◆ SUPPLIED RECORDS ◆
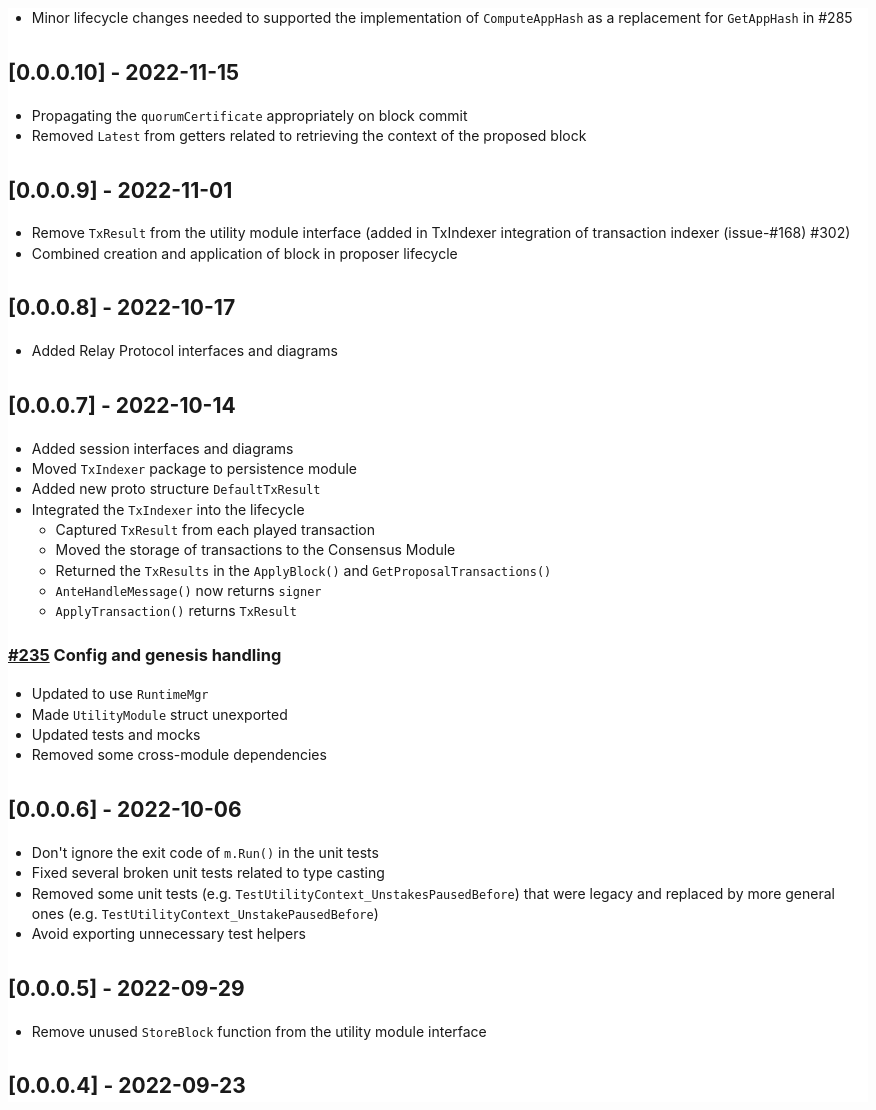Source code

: - Minor lifecycle changes needed to supported the implementation of `ComputeAppHash` as a replacement for `GetAppHash` in #285

## [0.0.0.10] - 2022-11-15

- Propagating the `quorumCertificate` appropriately on block commit
- Removed `Latest` from getters related to retrieving the context of the proposed block

## [0.0.0.9] - 2022-11-01

- Remove `TxResult` from the utility module interface (added in TxIndexer integration of transaction indexer (issue-#168) #302)
- Combined creation and application of block in proposer lifecycle

## [0.0.0.8] - 2022-10-17

- Added Relay Protocol interfaces and diagrams

## [0.0.0.7] - 2022-10-14

- Added session interfaces and diagrams
- Moved `TxIndexer` package to persistence module
- Added new proto structure `DefaultTxResult`
- Integrated the `TxIndexer` into the lifecycle
  - Captured `TxResult` from each played transaction
  - Moved the storage of transactions to the Consensus Module
  - Returned the `TxResults` in the `ApplyBlock()` and `GetProposalTransactions()`
  - `AnteHandleMessage()` now returns `signer`
  - `ApplyTransaction()` returns `TxResult`

### [#235](https://github.com/pokt-network/pocket/pull/235) Config and genesis handling

- Updated to use `RuntimeMgr`
- Made `UtilityModule` struct unexported
- Updated tests and mocks
- Removed some cross-module dependencies

## [0.0.0.6] - 2022-10-06

- Don't ignore the exit code of `m.Run()` in the unit tests
- Fixed several broken unit tests related to type casting
- Removed some unit tests (e.g. `TestUtilityContext_UnstakesPausedBefore`) that were legacy and replaced by more general ones (e.g. `TestUtilityContext_UnstakePausedBefore`)
- Avoid exporting unnecessary test helpers

## [0.0.0.5] - 2022-09-29

- Remove unused `StoreBlock` function from the utility module interface

## [0.0.0.4] - 2022-09-23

◆ TASK TO CARRY OUT ◆
All records are to be reproduced exactly; the pictures are to be omitted.

◆ EXERCISE SOLUTION ◆
Source code

: - Minor lifecycle changes needed to supported the implementation of `ComputeAppHash` as a replacement for `GetAppHash` in #285

## [0.0.0.10] - 2022-11-15

- Propagating the `quorumCertificate` appropriately on block commit
- Removed `Latest` from getters related to retrieving the context of the proposed block

## [0.0.0.9] - 2022-11-01

- Remove `TxResult` from the utility module interface (added in TxIndexer integration of transaction indexer (issue-#168) #302)
- Combined creation and application of block in proposer lifecycle

## [0.0.0.8] - 2022-10-17

- Added Relay Protocol interfaces and diagrams

## [0.0.0.7] - 2022-10-14

- Added session interfaces and diagrams
- Moved `TxIndexer` package to persistence module
- Added new proto structure `DefaultTxResult`
- Integrated the `TxIndexer` into the lifecycle
  - Captured `TxResult` from each played transaction
  - Moved the storage of transactions to the Consensus Module
  - Returned the `TxResults` in the `ApplyBlock()` and `GetProposalTransactions()`
  - `AnteHandleMessage()` now returns `signer`
  - `ApplyTransaction()` returns `TxResult`

### [#235](https://github.com/pokt-network/pocket/pull/235) Config and genesis handling

- Updated to use `RuntimeMgr`
- Made `UtilityModule` struct unexported
- Updated tests and mocks
- Removed some cross-module dependencies

## [0.0.0.6] - 2022-10-06

- Don't ignore the exit code of `m.Run()` in the unit tests
- Fixed several broken unit tests related to type casting
- Removed some unit tests (e.g. `TestUtilityContext_UnstakesPausedBefore`) that were legacy and replaced by more general ones (e.g. `TestUtilityContext_UnstakePausedBefore`)
- Avoid exporting unnecessary test helpers

## [0.0.0.5] - 2022-09-29

- Remove unused `StoreBlock` function from the utility module interface

## [0.0.0.4] - 2022-09-23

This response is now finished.